Rewrite the material from the line with "pose: elev=66.3 azim=19.1" to the line with "Dot at: (288, 279)", both included. Shift each coordinate that gives the dot's position in the second view up by 112, leave every other line and number as it is, and omit the pictures.

▶ **MATERIAL PROVIDED**:
━━━━━━━━━━━━━━━━━━━━
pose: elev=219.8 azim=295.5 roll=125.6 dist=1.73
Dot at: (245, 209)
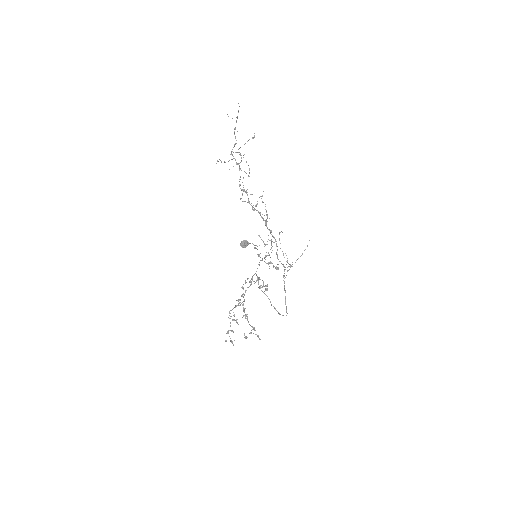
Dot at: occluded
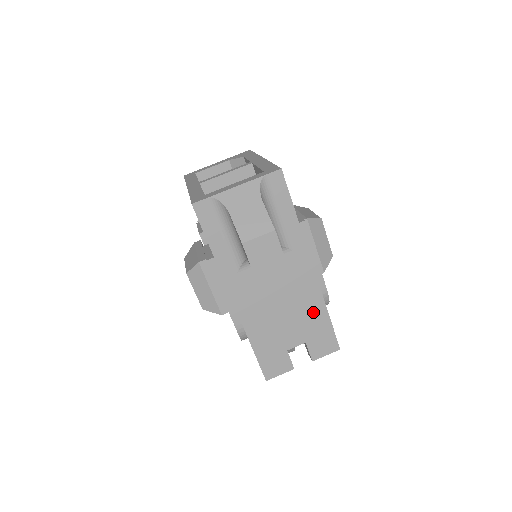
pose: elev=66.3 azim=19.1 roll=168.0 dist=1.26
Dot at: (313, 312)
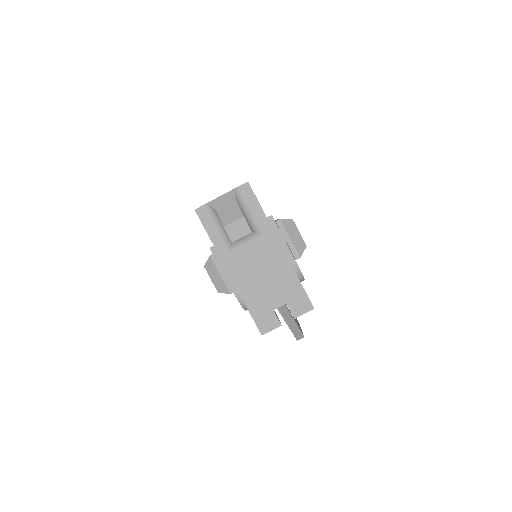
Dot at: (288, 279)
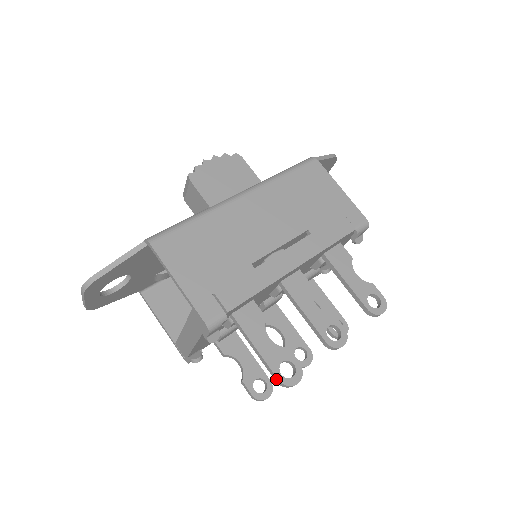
━━━━━━━━━━━━━━━━━━━━
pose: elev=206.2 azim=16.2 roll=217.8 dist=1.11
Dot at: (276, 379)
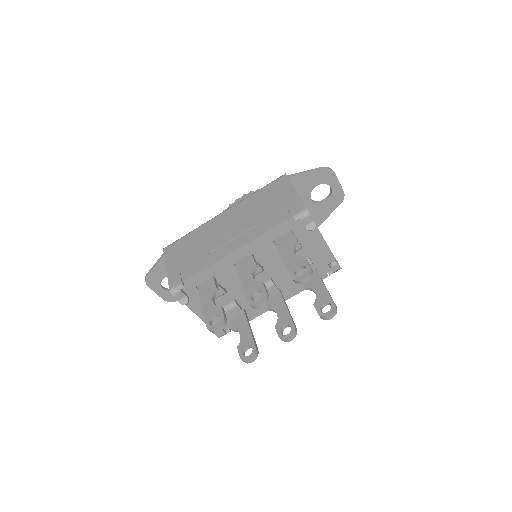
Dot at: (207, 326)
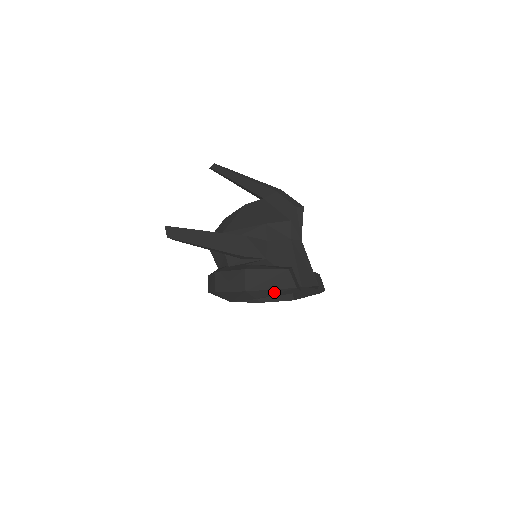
━━━━━━━━━━━━━━━━━━━━
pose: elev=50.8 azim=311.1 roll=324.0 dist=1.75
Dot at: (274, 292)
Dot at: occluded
━━━━━━━━━━━━━━━━━━━━
▶ **RESULT FOR THIS EXERCISE**:
pose: elev=66.3 azim=19.1 roll=168.0 dist=1.26
Dot at: (313, 312)
Dot at: (400, 391)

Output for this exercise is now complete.